ZADANIA DO WYKONANIA >>
• A. Proszę przepisać bez zmian fragment relacji z meczu od słów "Początek zawodów wyglądał" do słów "trafił Roberto Fogler.".
• B. Na podstawie relacji z meczu proszę odpowiedzieć na poniższe pytania:
(i) Jakim wynikiem prowadzili gospodarze po dwunastu minutach gry?
(ii) Który były gracz GSPR doprowadził do wyniku 9:8?
(iii) Jaki był wynik w 30 minucie po trafieniu Tomasza Jagły?
• C. Proszę streścić relację z meczu w dwóch zdaniach.

TEKST DO PRZECZYTANIA >>

------------------------------

Początek zawodów wyglądał jednak zupełnie inaczej. To gorzowianie grali tak jakby mieli nóż na gardle, a zwycięstwo dawałoby im szansę na pozostane w elicie. Po dwunastu minutach gry oraz bramce z kontry grającego prezesa Roberta Jankowskiego gospodarze prowadzili 7:4. Dwie minuty później GSPR wygrywał już różnicą czterech bramek. Najpierw rzut karny wykonywany przez Adama Świątka obronił Luchien Zwiers, a następnie do bramki rywali trafił Roberto Fogler.
Goście potrafili się pozbierać i już kilka minut później złapali kontakt z rywalem. Do wyniku 9:8 doprowadził bardzo dobrze znany w Gorzowie Wlkp., były gracz GSPR Włodimir Chuziejew. W 19 minucie gry doszło do dość niecodziennej sytuacji. W ataku faulowany przez Pawła Piwkę był Mateusz Przybylski. Lewo skrzydłowy Miedzi znokautował wręcz rywala, lecz karę dwóch minut otrzymał niczemu winien Grzegorz Garbacz. - Nieszczęśliwie chciałem przerwać akcję, wyskoczyłem i bodajże trafiłem rywala w szczękę. Ewidentnie dwójka należała się mojej osobie, a nie Grześkowi Garbaczowi. Sędziowie tak samo jak my mogą popełniać błędy - skomentował po meczu Piwko.
Gdy wydawało się, że legniczanie dogonią rywala, GSPR ponownie odskoczył. Duża w tym zasługa Mateusza Przybylskiego, który rozgrywał tego dnia bardzo dobre zawody. W 30 minucie po trafieniu Tomasza Jagły gorzowianie prowadzili aż 18:12. Jednak to co miało miejsce kilka sekund przed końcem pierwszej połowy na pewno dużym stopniu zaważyło o losach meczu. Za faul dwie minuty kary otrzymał Mateusz Krzyżanowski. Z decyzją sędziów nie mógł się pogodzić przebywający na ławce rezerwowych Arkadiusz Bosy, który także otrzymał "dwójkę". Na nieszczęście gorzowskiego kołowego była to juz trzecia kara, a co za tym idzie czerwona kartka. Na domiar złego chwilę wcześniej swój zespół osłabił Fogler, a drużyna musiała radzić sobie w trójkę. - Nikt nie przypuszczał, że Arek Bosy wykręci taki numer. Trzeci czy czwarty raz od stycznia, albo ma dwa razy dwie minuty do przerwy, albo do przerwy już go w ogóle nie ma. Nie można tak grać! - grzmiał po meczu trener Henryk Rozmiarek.

------------------------------

Zapisane dane:
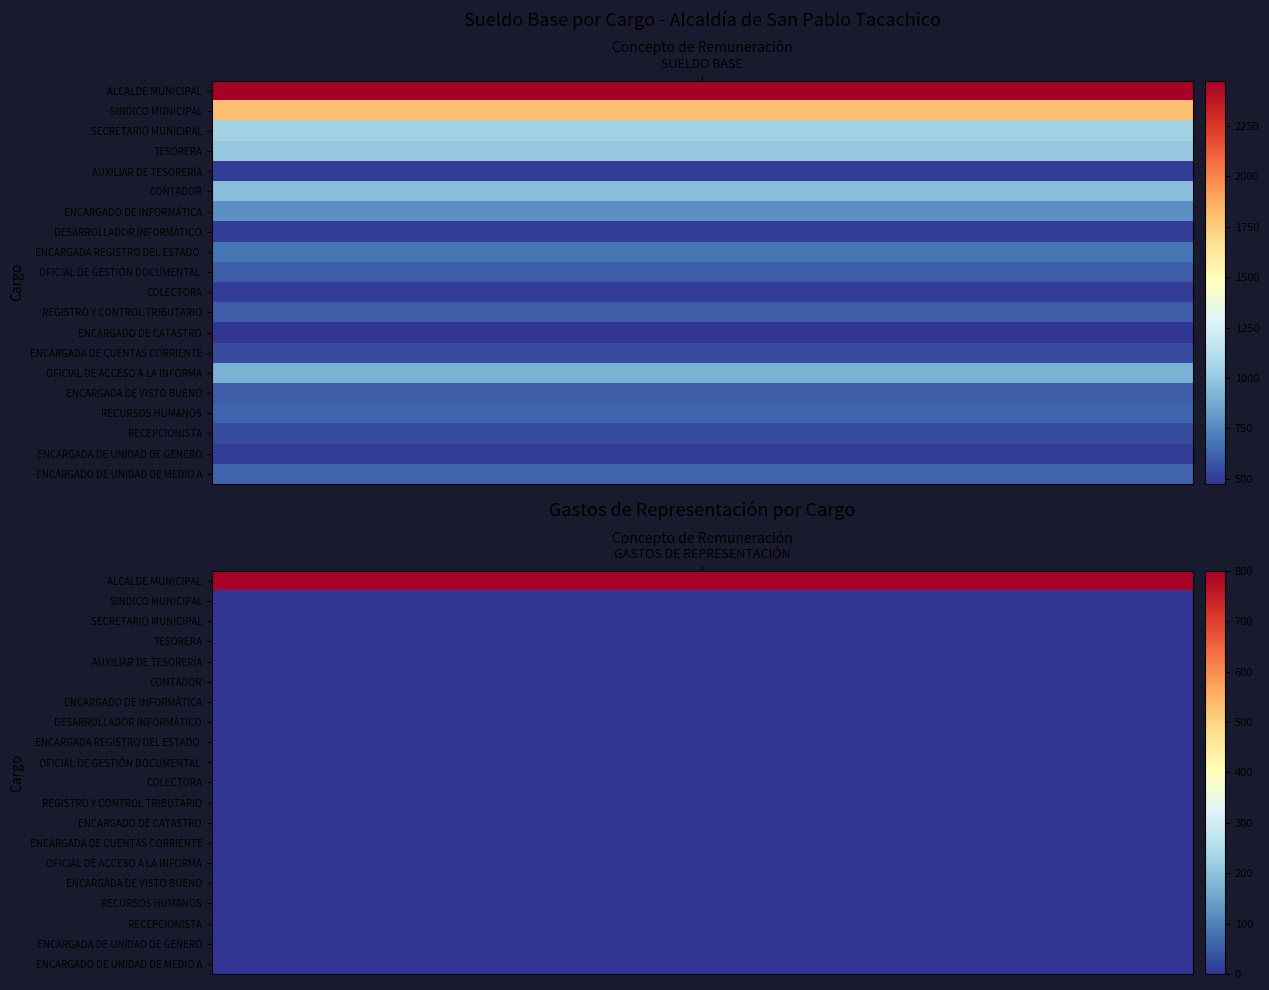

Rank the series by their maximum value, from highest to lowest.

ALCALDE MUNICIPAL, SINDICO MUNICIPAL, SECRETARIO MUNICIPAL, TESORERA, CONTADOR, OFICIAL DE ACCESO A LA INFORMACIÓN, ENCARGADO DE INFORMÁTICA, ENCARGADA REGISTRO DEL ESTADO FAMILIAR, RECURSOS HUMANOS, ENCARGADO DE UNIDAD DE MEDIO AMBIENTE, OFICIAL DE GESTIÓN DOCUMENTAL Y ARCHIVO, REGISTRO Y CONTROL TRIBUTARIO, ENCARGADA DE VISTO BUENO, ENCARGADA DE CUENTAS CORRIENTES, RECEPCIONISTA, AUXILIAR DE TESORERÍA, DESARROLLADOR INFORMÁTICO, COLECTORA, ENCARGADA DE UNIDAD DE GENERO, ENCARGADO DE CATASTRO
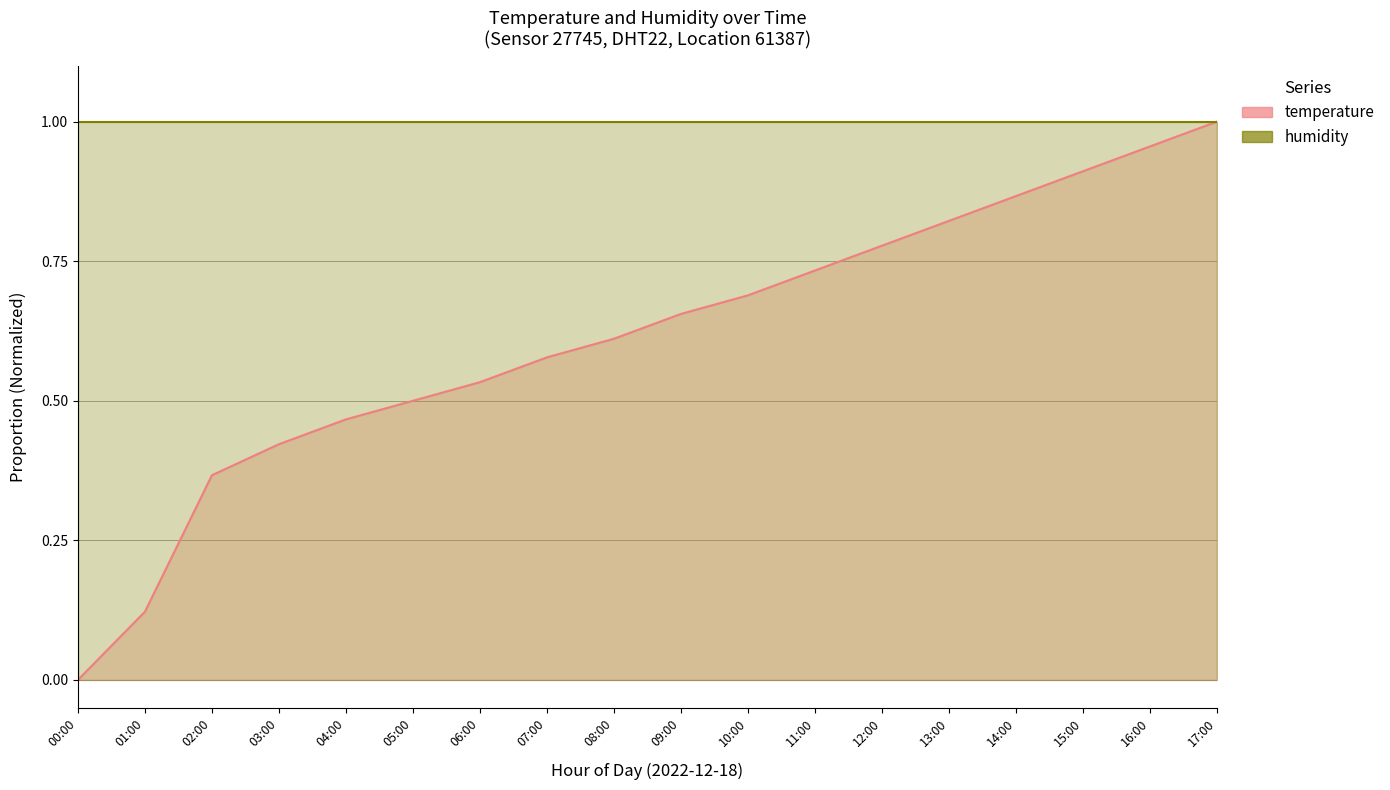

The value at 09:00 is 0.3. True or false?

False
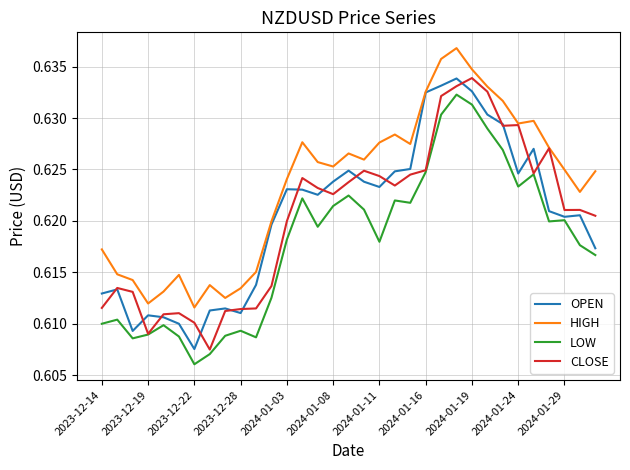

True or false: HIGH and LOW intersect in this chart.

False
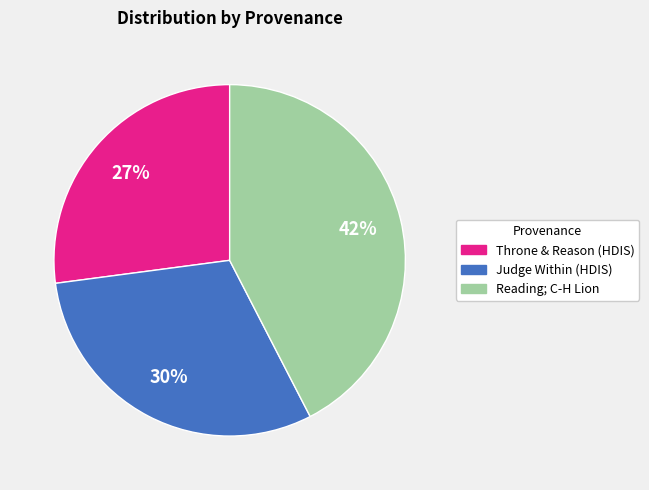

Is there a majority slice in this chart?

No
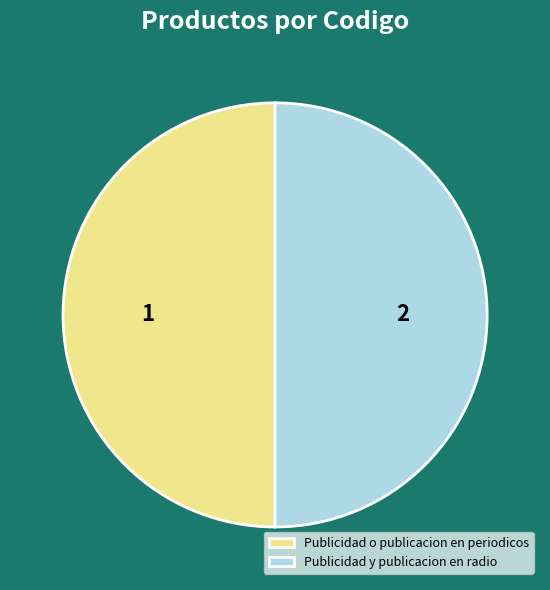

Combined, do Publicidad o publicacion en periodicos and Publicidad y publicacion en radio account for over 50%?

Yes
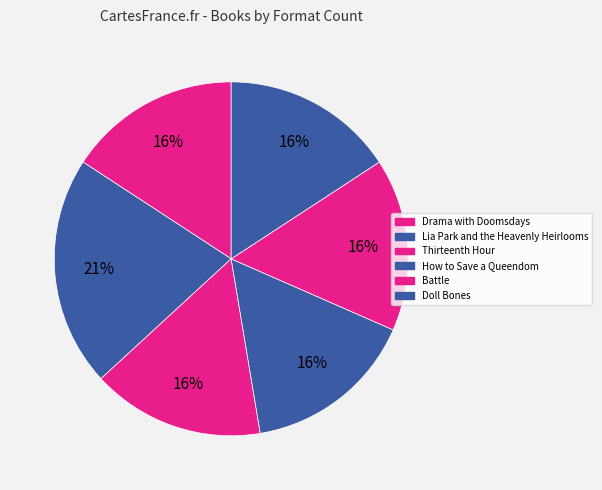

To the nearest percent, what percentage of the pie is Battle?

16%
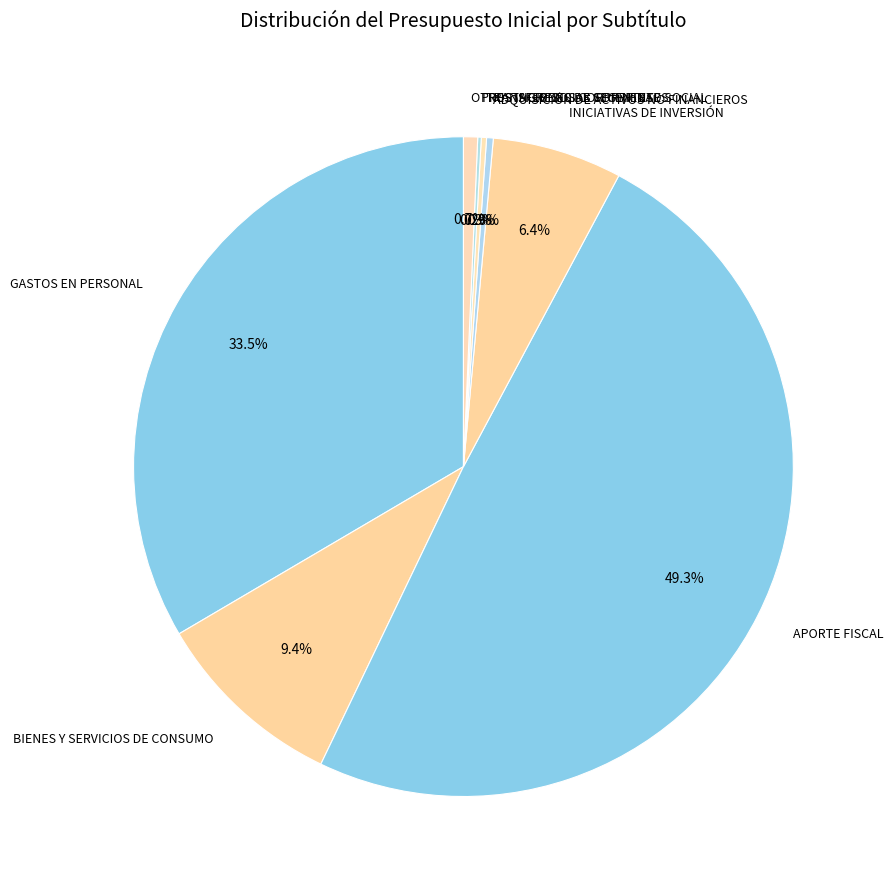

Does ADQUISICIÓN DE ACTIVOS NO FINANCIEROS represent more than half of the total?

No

------------------------------

OCZEKIWANE WYNIKI >>
• A.
Początek zawodów wyglądał jednak zupełnie inaczej. To gorzowianie grali tak jakby mieli nóż na gardle, a zwycięstwo dawałoby im szansę na pozostane w elicie. Po dwunastu minutach gry oraz bramce z kontry grającego prezesa Roberta Jankowskiego gospodarze prowadzili 7:4. Dwie minuty później GSPR wygrywał już różnicą czterech bramek. Najpierw rzut karny wykonywany przez Adama Świątka obronił Luchien Zwiers, a następnie do bramki rywali trafił Roberto Fogler.

• B.
(i) 7:4
(ii) Włodimir Chuziejew
(iii) 18:12 dla gorzowian

• C. Gorzowianie prowadzili w pierwszej połowie, w 30 minucie nawet 18:12, choć goście na pewien czas złapali z nimi kontakt. Tuż przed przerwą karę otrzymał Mateusz Krzyżanowski, a Arkadiusz Bosy, nie mogąc pogodzić się z decyzją sędziów, dostał trzecią karę, a więc czerwoną kartkę, co po meczu ostro skrytykował trener Henryk Rozmiarek.